How to sleep for nanoseconds?

Hello!

I am writing an emulator for the 65c816 processor (of Apple IIgs fame) in Crystal. Things have gone well, and I am working on the main loop.

When an instruction gets executed, it returns the number of emulated cycles the instruction took. At 8 MHz, each cycle should take 125 nanoseconds. I know I can time the instructions using Time.measure, so let’s say a NOP instruction taking 2 cycles has run. This should take 250 ns. With the --release flag, it takes way less than that, which is good.
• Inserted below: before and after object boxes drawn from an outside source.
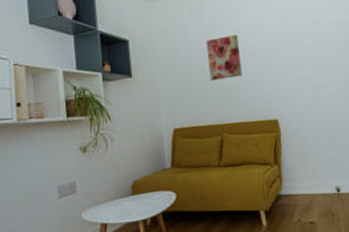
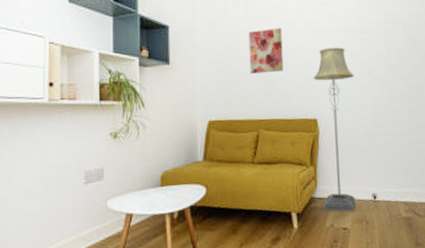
floor lamp: none [271,49,321,207] -> present [313,47,356,212]

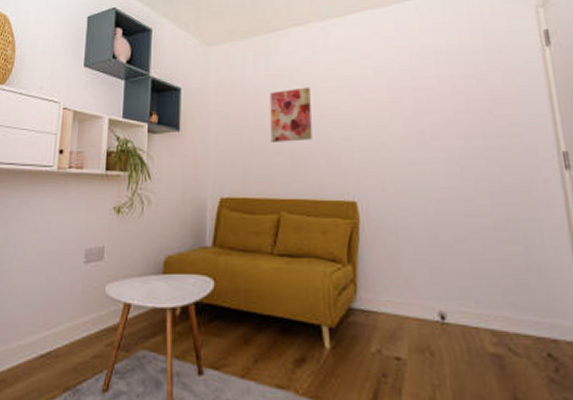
floor lamp: present [313,47,356,212] -> none [350,109,414,335]

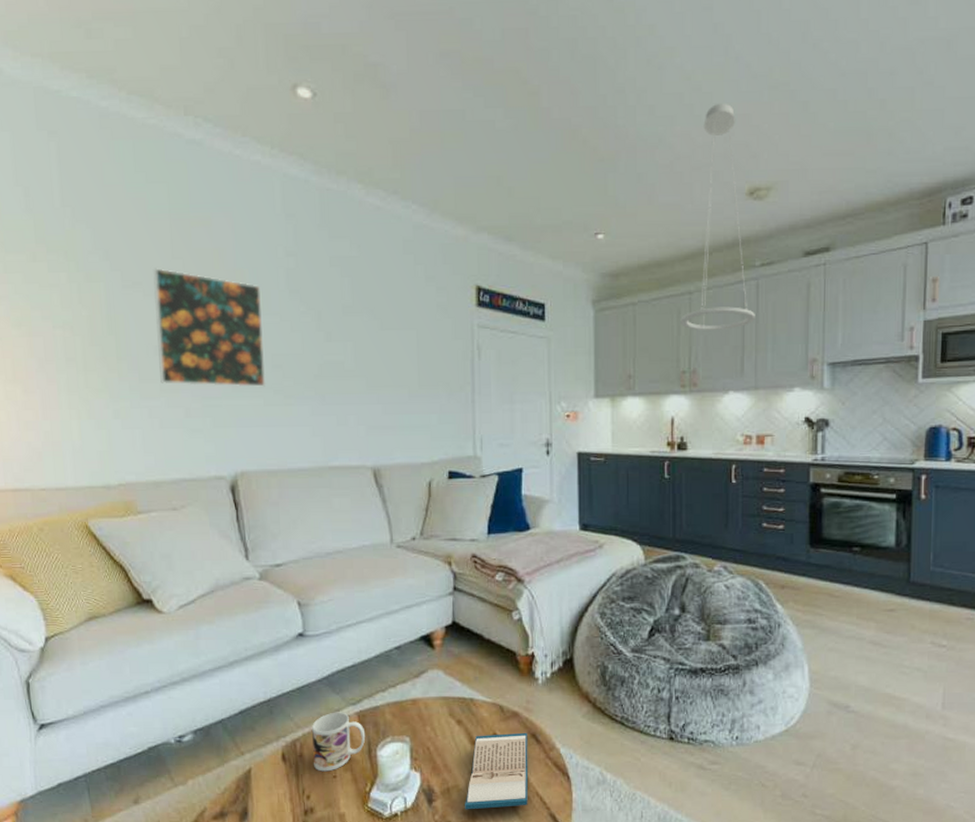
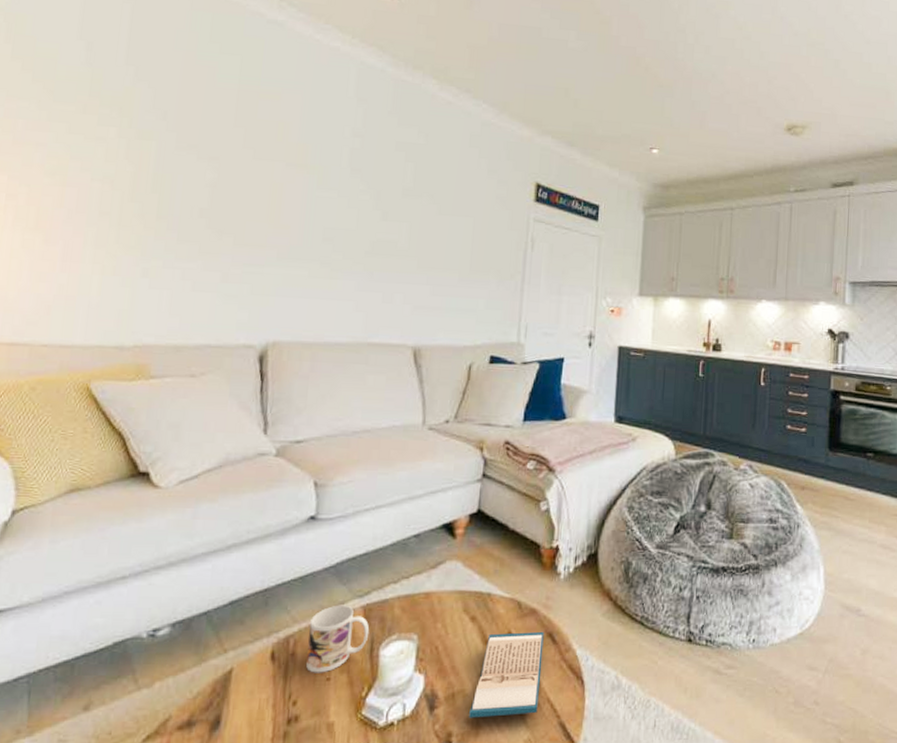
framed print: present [153,268,266,387] -> none [200,133,321,259]
pendant light: present [680,103,755,331] -> none [722,51,788,245]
So, let’s say my NOP instruction took 20 ns to execute. How do I sleep for the other 230 ns.? I could just have a while loop that does nothing, but I wasn’t sure if the empty while loop would be removed by the optimizer.

Thanks in advance for any help!

Oooh if it can be used to play Number Munchers, that would be amaaazing!

To answer your question:

sleep 230.nanoseconds

Realistically, the scheduler is a queue, so it could sleep for longer if other fibers are able to get in front and run for longer than expected. It shouldn’t sleep for less time, though. Just something to keep in mind for tuning.

LLVM is ludicrously good at eliminating code, but if you’re spinlocking you should be fine since Time.monotonic is nondeterministic. At the very least, you have it as an option if the sleep call sleeps for an unexpectedly long time.

Awesome, thank you!

Related: Sleep less than 1ms · Issue #6586 · crystal-lang/crystal · GitHub

1 Like

Oh fascinating, I didn’t even think about event-loop precision.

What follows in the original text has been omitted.